#### PASSAGE FOR REVIEW
So this test of pressuring up against a closed valve is a way to determine how the pump is doing and this was the most common test performed before modern dynamometers and POC's care around and this test was used to infer what was going on downhole with the pump. Well, if a pump has gas interference that means gas is going through the pump, so we know the fluid column in the tubing is gassified; and if a pumper is holding a higher TP on this well and he pumps against a closed valve he will see the tubing pressure up faster (in fewer strokes) compared to a well that had a lower initial TP. This is because the higher initial TP is already compressing the gas to some degree. [Gas expands to fill its container and by putting pressure on it you compress it to take up a smaller volume, so therefore gas makes up a smaller volume of the tubing with the higher TP.]


So this is another reason why I think pumpers feel like a higher TP reduces gas interference: it all has to do with the pressure gauge and pump action. Pumpers can often be quite stubborn and steadfast in their beliefs, so I have found educating on this topic is often a worthless cause. They know it works better because they see it on their pressure gauge, but that is really just a result of compressibility.


So with all that said, what amount of TP should you hold?


If the TP is too low you can have problems: stuffing box leaks and pumper can't get a feel for how the pump is doing.


If the TP is too high though you can have other problems: increased work load on the whole system (more electricity usage and higher rod loads) and you can run of the risk of also causing more stuffing box leaks due to the high pressure differential acting on the stuffing box packing. Also, emulsion issues can form and create problems at the tank battery. If the TP is 600# and the pressure drops down to 50# when it crosses the back pressure valve, the likelihood of emulsions being created right there due to the jetted turbulence are increased. I know as we had this problem at a lease I used to operate. Once we dropped the TP down we were able to turn off the emulsion breaker chemical we were having to use.

Saved data entries
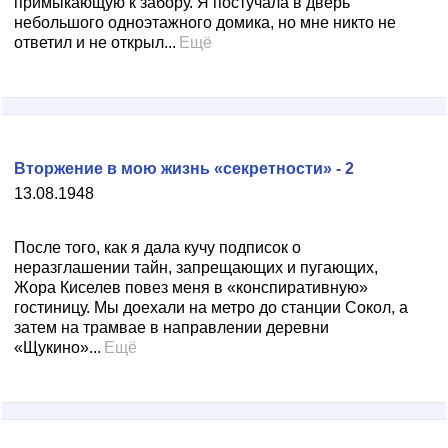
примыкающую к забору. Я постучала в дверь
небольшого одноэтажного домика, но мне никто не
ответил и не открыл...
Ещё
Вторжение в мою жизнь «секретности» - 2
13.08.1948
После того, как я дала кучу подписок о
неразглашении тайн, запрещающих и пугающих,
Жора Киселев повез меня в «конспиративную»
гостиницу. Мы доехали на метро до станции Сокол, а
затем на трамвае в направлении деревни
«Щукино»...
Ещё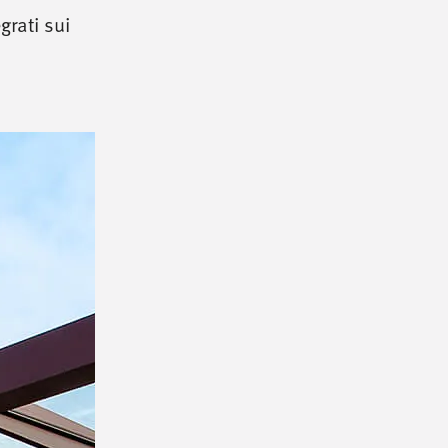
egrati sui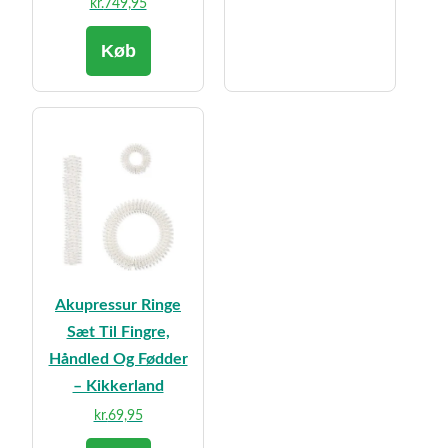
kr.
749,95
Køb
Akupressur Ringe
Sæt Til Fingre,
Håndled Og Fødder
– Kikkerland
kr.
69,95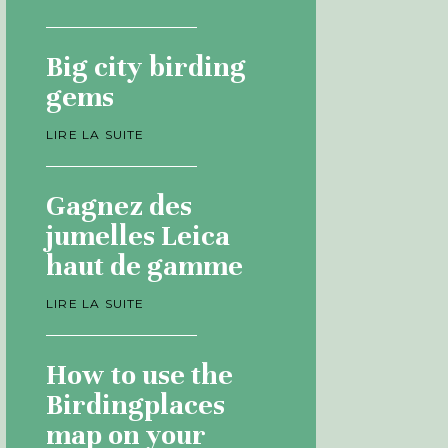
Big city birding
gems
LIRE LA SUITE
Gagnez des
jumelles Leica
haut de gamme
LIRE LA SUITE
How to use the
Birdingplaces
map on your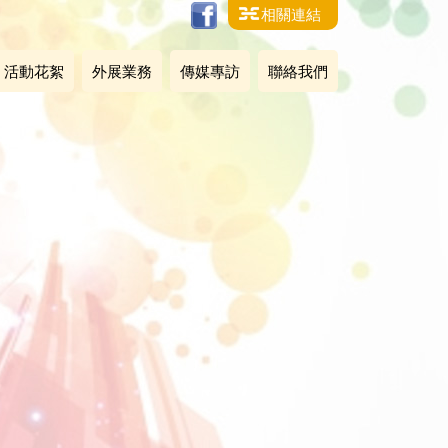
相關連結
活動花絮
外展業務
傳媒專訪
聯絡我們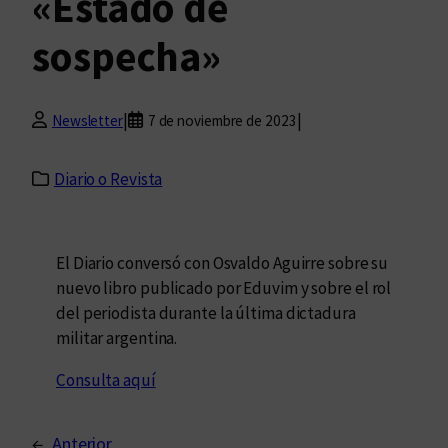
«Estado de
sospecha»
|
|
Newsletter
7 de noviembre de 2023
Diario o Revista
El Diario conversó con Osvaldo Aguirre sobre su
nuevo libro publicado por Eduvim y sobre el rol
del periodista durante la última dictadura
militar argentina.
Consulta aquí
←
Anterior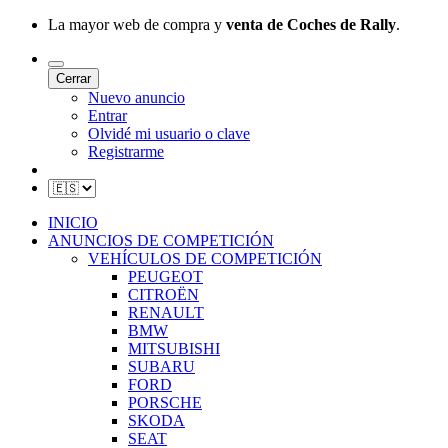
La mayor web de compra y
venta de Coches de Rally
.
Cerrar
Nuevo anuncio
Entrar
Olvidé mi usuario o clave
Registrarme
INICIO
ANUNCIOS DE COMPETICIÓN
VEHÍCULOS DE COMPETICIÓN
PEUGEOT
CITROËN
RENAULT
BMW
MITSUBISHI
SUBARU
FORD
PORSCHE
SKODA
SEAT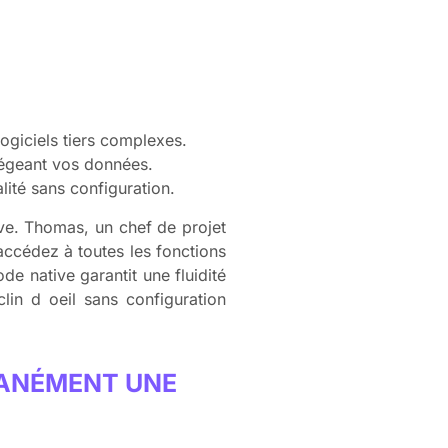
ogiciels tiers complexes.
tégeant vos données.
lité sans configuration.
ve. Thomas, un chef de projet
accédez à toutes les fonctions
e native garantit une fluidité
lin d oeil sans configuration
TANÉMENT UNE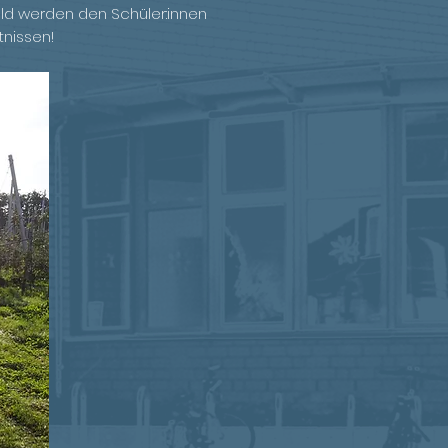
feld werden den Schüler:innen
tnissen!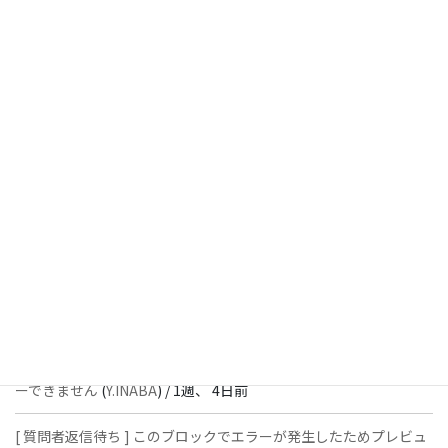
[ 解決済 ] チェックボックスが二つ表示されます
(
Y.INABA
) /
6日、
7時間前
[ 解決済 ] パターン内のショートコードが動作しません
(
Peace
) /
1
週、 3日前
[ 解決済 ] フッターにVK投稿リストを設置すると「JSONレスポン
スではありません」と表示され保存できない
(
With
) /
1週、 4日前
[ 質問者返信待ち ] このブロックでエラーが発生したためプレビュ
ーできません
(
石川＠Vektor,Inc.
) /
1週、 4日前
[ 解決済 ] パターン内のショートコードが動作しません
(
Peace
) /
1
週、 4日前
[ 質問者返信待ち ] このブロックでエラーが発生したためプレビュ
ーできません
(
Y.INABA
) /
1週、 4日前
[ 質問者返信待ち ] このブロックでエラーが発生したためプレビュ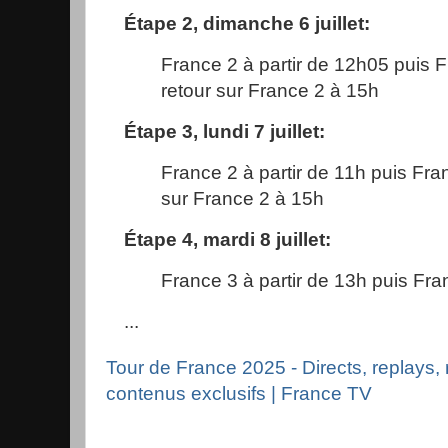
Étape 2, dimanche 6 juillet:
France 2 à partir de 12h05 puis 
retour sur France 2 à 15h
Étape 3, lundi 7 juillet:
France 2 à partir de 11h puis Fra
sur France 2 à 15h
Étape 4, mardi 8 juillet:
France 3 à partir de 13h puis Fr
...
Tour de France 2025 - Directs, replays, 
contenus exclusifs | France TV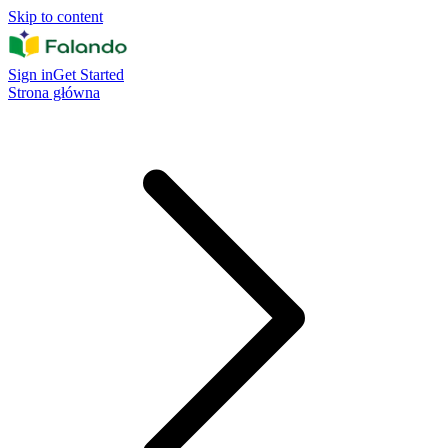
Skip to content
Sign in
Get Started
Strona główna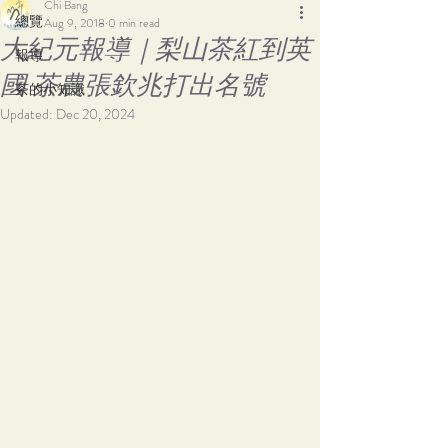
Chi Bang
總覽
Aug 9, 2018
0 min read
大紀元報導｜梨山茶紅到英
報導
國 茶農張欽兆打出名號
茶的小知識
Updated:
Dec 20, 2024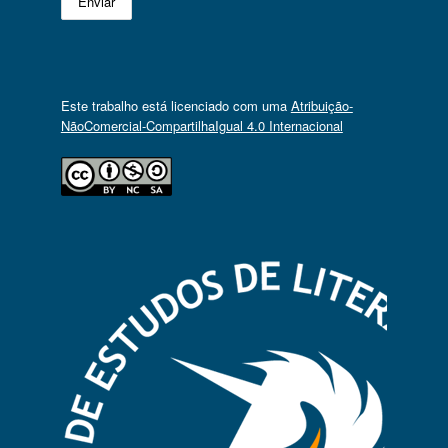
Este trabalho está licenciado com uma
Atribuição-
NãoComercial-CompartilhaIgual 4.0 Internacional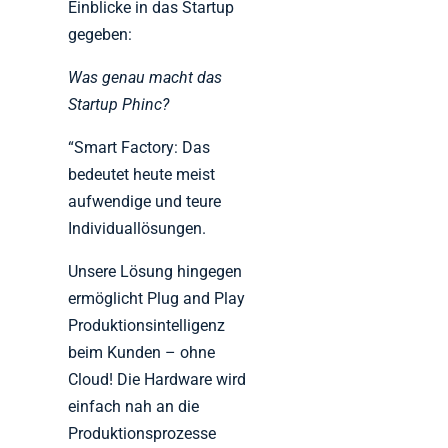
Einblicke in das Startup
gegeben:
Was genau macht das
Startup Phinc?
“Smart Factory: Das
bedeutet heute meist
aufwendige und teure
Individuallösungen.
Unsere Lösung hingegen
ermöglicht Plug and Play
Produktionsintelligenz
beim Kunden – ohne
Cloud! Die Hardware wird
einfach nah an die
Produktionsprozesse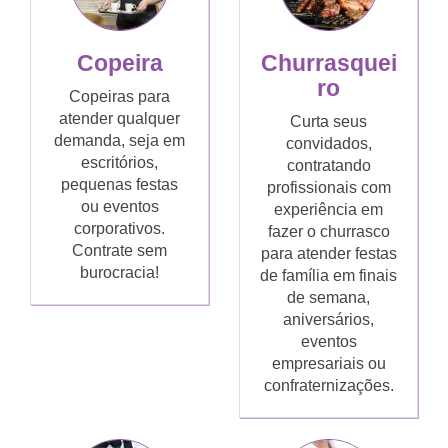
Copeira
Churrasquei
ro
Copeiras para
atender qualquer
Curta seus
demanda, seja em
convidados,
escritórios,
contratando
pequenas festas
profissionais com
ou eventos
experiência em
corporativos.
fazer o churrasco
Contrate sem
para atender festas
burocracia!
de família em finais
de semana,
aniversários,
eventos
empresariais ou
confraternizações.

#### EXERCISE SET
1) Answer these questions using the passage on tubing pressure:
(a) What test does the passage call the most common one performed before modern dynamometers?
(b) What two problems does the passage give for a TP that is too low?
(c) What were they able to turn off at the lease once the TP was dropped?
2) Continue the passage on tubing pressure from the point where it stops.

#### WRITTEN ANSWERS
1)
(a) Pressuring up against a closed valve.
(b) Stuffing box leaks, and the pumper can't get a feel for how the pump is doing.
(c) The emulsion breaker chemical.

2)
If a well doesn't have gas interference and it is pumped off, I would be fine holding just 60-150# TP. If the well has gas interference, I would hold a little more and in the range of 200-400#. There is no absolute science to it but it might not be ideal if you don't hold any or hold way too much TP. Many old water flooded fields don't even have back-pressure valves, and maybe they don't need to as the well's don't make any gas. Also, the back-pressure valve can be a restriction that can lead to problems with solids/rubbers/paraffin building up on them and potentially plugging off the tubing, so if it isn't truly needed and it could cause problems then maybe you just pull it off and toss it.


One other reason you might need a back pressure valve is if the well is rigged up with continuous chemical treatment as shown in the figure below. A small amount of chemical is injected each day down the backside (maybe 1/2 - 2-gallons) and some produced fluid is needed to be used as a vector to help carry the chemical all the way downhole to the pump intake. The pump might be set 2-miles below the surface, so flush fluid is important to help it get all the way downhole. Without the flush fluid the chemical will just dribble down the casing walls and it can dehydrate and junk up (as one chemical technician told me).


Figure 5 A,B: continuous chemical set-ups on wellheads. Chemical injection line connects to the chemical tank and the slip-stream connects from the tubing to the casing to circulate a little produced fluid to help carry the chemical downhole to the pump intake.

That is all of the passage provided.